Die Juristin der Stiftung für Korruptionsbekämpfung (die in Russland als ein ausländischer Agent anerkannt worden ist) Ljubow Sobol hat gegen die Bestimmungen des Hausarrests bezüglich des Falls einer Anstiftung zur Verletzung der Coronavirus-Restriktionen bei einer nichtsanktionierten Aktion in Moskau verstoßen. Es wird aber nicht einfach werden, der Mitstreiterin von Alexej Nawalny zu verklagen. Sie war nicht spazieren und ist zu keiner politischen Aktion gegangen, sondern besuchte einen Gottesdienst in einer christlich-orthodoxen Kirche der russischen Hauptstadt. Die Gotteshäuser in Russland sind heute aber eine Hochburg der Loyalität und Treue gegenüber der (herrschenden) Ordnung.
Noch ein Mitstreiter von Nawalny, Iwan Shdanow, führt einen Beweis des Sobol-Anwalts Wladimir Woronin an: „Vor anderthalb Monaten haben wir einen Antrag auf den Besuch der Kirche gestellt. Der Untersuchungsrichter antwortete mit einer Ablehnung. Dies könne die Untersuchungen behindern“, schreibt der Jurist. „Heute ist der erste Sonntag der Großen Fastenzeit, und Ljubow Sobol geht zum Gottesdienst in die Kirche zur lebensspendenden Dreifaltigkeit in Alt-Tscherjomuschki, was neben ihrem Haus ist“.

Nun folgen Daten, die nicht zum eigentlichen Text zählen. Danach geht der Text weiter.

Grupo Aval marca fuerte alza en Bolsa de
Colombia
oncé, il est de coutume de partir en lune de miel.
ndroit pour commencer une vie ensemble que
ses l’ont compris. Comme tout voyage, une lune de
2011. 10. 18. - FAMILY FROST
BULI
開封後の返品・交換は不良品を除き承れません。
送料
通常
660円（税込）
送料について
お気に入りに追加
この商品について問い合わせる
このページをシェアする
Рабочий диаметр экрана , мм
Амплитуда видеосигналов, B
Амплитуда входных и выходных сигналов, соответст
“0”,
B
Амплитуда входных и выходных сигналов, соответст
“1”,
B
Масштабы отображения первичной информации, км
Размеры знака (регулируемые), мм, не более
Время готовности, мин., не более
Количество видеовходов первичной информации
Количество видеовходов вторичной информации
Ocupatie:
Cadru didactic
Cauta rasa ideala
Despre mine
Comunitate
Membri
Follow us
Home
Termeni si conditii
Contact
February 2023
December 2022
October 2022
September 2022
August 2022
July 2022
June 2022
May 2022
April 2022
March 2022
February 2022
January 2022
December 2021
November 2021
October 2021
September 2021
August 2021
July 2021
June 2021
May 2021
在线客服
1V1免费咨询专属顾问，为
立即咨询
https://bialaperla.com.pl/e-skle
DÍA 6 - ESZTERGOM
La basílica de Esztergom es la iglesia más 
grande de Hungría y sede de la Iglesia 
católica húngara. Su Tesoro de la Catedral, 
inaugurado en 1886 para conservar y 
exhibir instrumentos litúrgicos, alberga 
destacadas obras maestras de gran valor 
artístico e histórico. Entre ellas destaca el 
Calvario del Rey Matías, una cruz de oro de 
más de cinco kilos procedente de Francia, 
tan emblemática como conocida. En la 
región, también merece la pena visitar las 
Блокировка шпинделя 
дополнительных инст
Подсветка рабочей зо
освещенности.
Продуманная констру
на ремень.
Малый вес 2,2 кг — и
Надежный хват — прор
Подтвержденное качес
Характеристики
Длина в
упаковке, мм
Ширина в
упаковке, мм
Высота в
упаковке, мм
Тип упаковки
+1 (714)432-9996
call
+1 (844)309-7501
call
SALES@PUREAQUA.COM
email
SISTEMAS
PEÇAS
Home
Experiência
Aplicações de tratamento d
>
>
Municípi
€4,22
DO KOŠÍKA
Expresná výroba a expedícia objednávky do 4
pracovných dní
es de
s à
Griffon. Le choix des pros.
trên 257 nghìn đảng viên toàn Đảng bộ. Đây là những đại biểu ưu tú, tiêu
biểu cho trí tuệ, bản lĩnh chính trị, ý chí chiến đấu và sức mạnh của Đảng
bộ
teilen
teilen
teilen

Wir beobachten eine originelle, eine smarte Polittechnologie – man versteckt sich hinter dem Moskauer Patriarchat beim Verstoß gegen die Anweisungen der Rechtsschützer, die die Oppositionellen für ungerechte halten. Die Geistlichen und Vertreter der bewaffneten und Rechtsschutzorgane sind in eine Patt-Situation geraten. Einerseits haben die Herrschenden selbst das Gesetz über den Schutz der Gefühle von Gläubigen und andere Privilegien für die Gemeindemitglieder der Russischen orthodoxen Kirche initiiert. Was aber jetzt? Wird man Sobol dafür bestrafen, dass sie eine Gläubige ist und das dringende Bedürfnis nach einem Gespräch mit Gott in solch einer für einen Christen wichtigen Zeit wie die Große Fastenzeit verspürt?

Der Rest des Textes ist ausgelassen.